▶ ENTRIES SHOWN:
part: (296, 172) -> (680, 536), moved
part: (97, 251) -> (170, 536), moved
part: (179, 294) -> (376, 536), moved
* * *
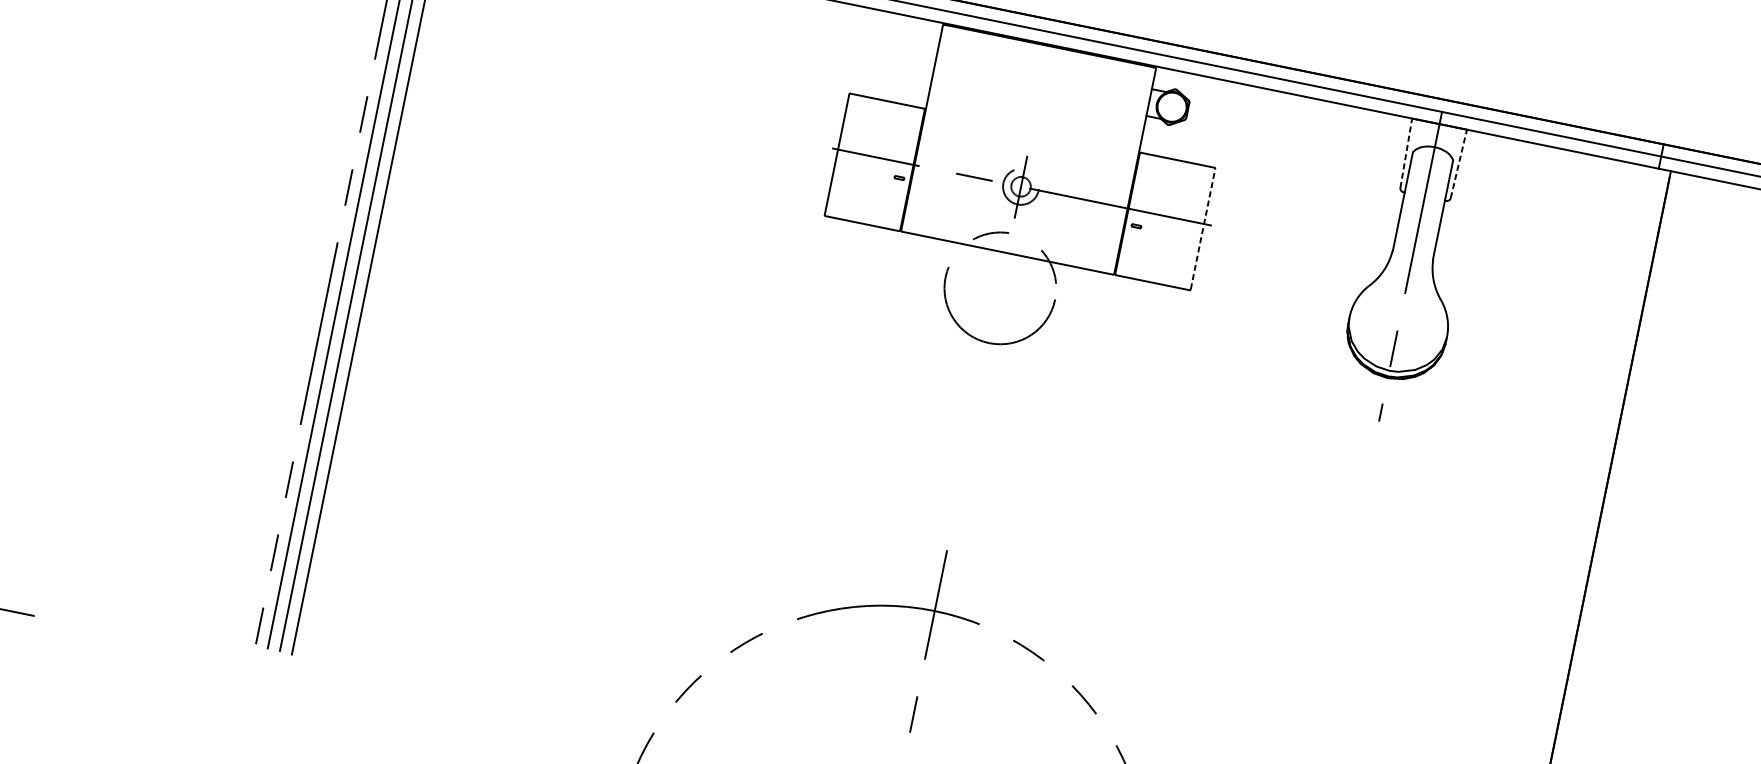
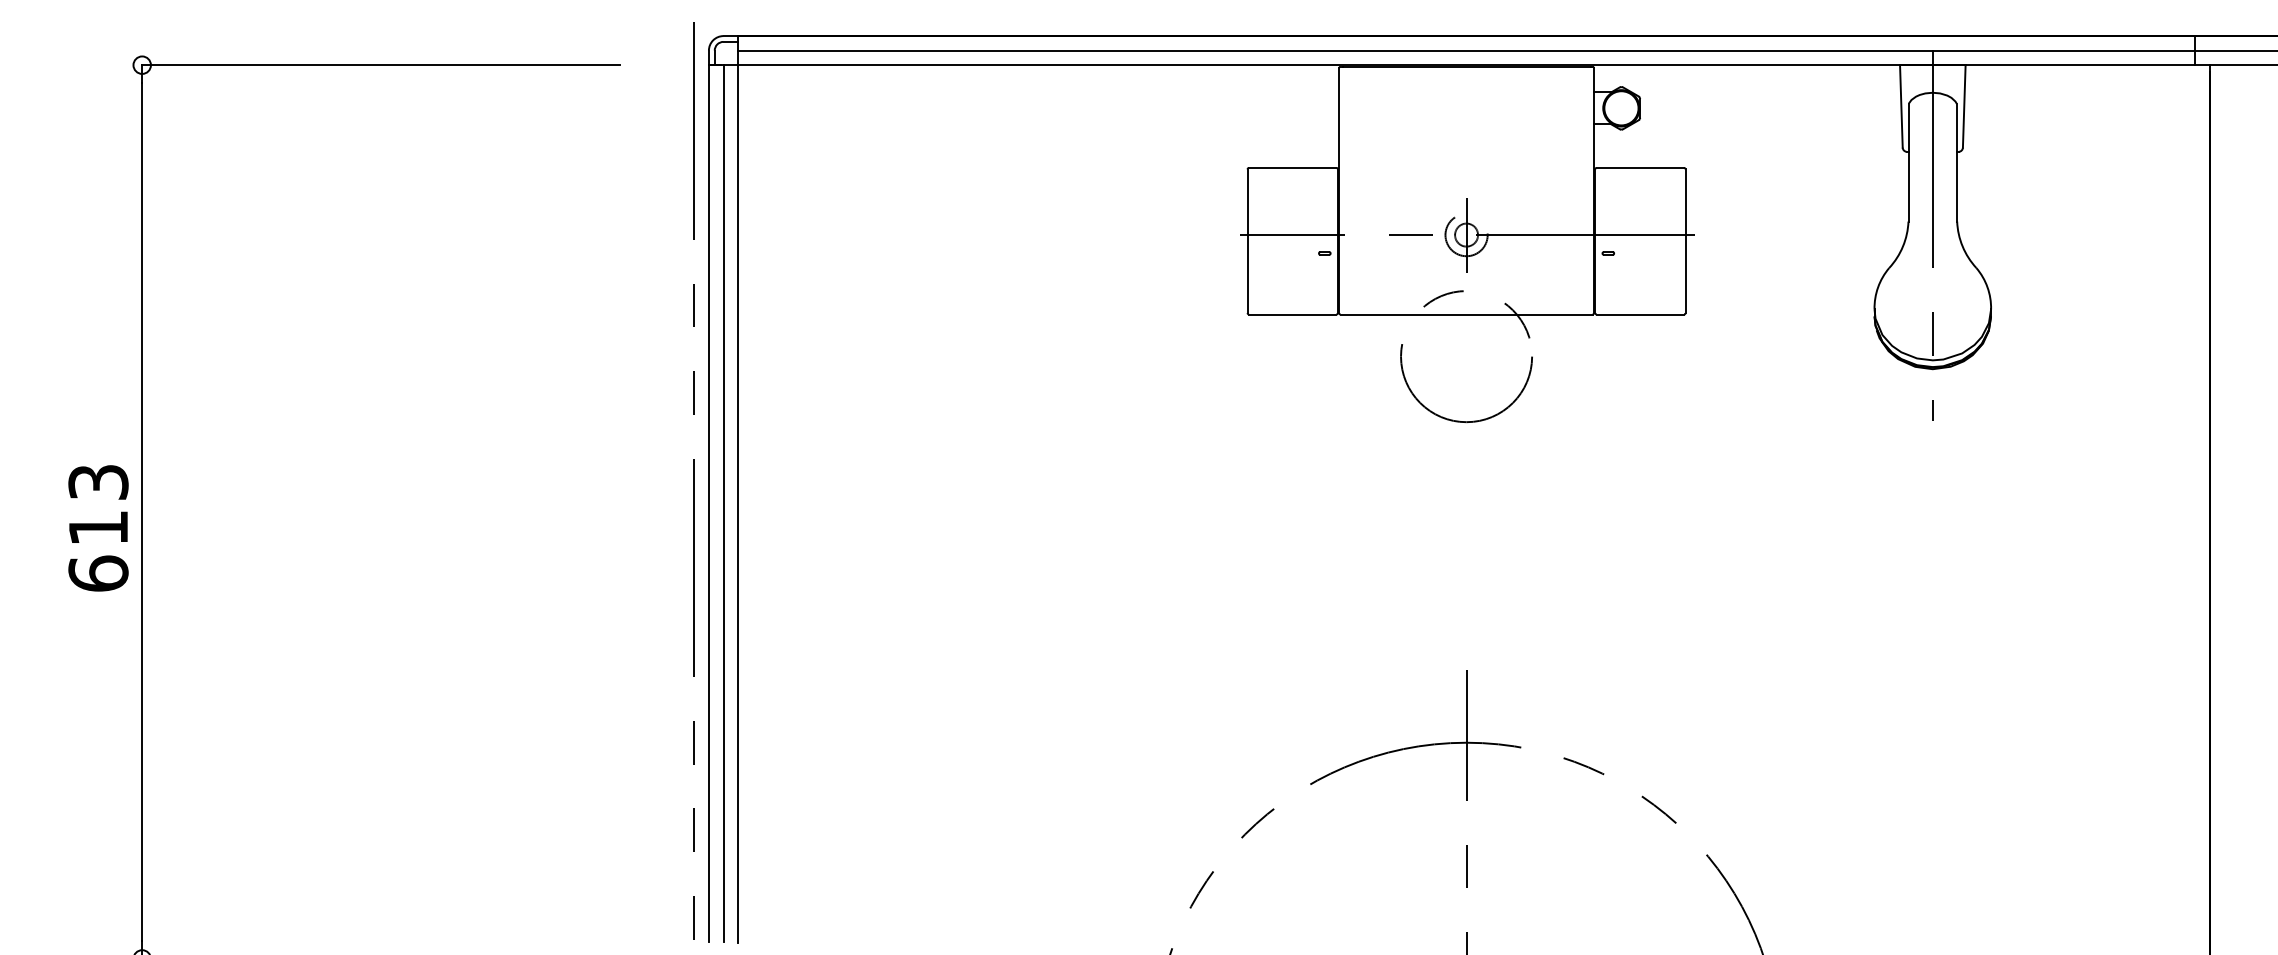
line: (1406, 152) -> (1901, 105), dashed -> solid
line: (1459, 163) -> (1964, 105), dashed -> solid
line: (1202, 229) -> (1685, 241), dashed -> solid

▶ JOB:
Lines from the records above that hold "solid" are the ones to list.

▶ FINISHED EXERCISE:
line: (1406, 152) -> (1901, 105), dashed -> solid
line: (1459, 163) -> (1964, 105), dashed -> solid
line: (1202, 229) -> (1685, 241), dashed -> solid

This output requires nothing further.